- 所给文本 -
══════════

讨论外语学刊和国家语言能力建设的关系,先要探究翻译学“最热”背后的原因,探究翻译研究与国家语言能力建设背后的深层次关系。
“翻译”是什么?根据王克非的定义: 翻译是译者将一种语言文字所蕴含的意思换用另一种语言文字表述出来的文化活动。(9)王克非:《翻译研究拓展的基本取向》,《中国外语》2021年第2期,第69-74页。这一定义凸显了译者作用和翻译的文化属性,说明了合格的译者在翻译中的主体作用,强调翻译是一种文化行为,翻译不仅涉及语言问题,更包括跨文化问题、心理认知问题、人类共同体问题,等等。

══════════

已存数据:
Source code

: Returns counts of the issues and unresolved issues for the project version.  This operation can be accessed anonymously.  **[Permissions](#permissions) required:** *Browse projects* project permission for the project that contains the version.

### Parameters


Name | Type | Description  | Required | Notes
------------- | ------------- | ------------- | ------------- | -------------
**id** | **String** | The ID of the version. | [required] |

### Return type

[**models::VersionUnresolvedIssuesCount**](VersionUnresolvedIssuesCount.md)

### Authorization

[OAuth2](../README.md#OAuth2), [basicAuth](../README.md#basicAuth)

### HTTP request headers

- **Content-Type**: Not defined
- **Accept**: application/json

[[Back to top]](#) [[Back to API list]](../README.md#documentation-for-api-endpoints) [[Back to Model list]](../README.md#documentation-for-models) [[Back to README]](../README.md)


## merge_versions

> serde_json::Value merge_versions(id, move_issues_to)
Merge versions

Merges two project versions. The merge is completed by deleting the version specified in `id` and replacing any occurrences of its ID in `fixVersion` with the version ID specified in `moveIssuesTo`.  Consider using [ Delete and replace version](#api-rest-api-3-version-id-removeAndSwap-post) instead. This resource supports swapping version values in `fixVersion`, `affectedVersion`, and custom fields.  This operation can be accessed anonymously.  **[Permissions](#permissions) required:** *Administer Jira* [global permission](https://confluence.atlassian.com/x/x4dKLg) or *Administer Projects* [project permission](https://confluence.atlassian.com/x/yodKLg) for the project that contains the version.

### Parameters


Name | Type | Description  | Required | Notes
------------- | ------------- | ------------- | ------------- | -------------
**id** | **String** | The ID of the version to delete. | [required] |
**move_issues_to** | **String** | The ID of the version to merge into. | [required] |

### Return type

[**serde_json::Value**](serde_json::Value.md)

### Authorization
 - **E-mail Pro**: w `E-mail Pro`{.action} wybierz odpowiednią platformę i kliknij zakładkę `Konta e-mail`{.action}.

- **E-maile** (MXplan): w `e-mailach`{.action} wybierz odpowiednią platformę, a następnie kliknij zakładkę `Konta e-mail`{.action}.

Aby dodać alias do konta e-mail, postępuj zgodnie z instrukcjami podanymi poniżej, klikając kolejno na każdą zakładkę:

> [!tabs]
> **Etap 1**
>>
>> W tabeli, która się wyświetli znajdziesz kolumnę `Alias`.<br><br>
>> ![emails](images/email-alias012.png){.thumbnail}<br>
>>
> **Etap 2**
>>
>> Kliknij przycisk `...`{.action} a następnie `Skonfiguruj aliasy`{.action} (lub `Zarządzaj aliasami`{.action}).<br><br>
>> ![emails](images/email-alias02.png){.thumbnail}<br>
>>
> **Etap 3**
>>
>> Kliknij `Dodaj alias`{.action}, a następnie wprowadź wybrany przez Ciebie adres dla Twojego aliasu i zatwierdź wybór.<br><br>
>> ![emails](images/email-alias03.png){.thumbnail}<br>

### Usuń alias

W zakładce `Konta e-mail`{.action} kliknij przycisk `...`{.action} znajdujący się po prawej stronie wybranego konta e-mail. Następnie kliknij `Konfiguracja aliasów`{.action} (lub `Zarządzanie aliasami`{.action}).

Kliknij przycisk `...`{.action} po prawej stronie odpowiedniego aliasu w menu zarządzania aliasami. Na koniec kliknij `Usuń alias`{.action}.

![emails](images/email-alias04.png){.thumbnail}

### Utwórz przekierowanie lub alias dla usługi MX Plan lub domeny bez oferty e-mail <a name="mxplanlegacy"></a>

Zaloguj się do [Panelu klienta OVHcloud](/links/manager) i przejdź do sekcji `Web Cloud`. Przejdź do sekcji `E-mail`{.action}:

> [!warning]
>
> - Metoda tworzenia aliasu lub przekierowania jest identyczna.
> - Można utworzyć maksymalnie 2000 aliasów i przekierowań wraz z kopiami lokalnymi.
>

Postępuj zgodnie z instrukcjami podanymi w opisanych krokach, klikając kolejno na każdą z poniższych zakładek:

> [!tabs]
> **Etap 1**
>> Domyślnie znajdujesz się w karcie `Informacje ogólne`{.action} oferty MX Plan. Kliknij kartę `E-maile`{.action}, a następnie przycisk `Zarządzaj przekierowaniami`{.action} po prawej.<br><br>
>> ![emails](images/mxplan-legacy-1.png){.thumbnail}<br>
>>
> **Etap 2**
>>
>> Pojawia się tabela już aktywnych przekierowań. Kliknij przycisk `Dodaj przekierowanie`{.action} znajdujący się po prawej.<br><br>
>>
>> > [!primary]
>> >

══════════

- 任务要求 -
[A] 根据所给文本,王克非对“翻译”下的定义是什么?
[B] 请在清单中找到含有“### Usuń alias”的那一行,从该行起,一直到含有“prawej stronie odpowiedniego”的那一行为止,原样重新给出这几行。
所给文本与清单彼此无关。

- 题目解答 -
[A] 翻译是译者将一种语言文字所蕴含的意思换用另一种语言文字表述出来的文化活动。

[B]
### Usuń alias

W zakładce `Konta e-mail`{.action} kliknij przycisk `...`{.action} znajdujący się po prawej stronie wybranego konta e-mail. Następnie kliknij `Konfiguracja aliasów`{.action} (lub `Zarządzanie aliasami`{.action}).

Kliknij przycisk `...`{.action} po prawej stronie odpowiedniego aliasu w menu zarządzania aliasami. Na koniec kliknij `Usuń alias`{.action}.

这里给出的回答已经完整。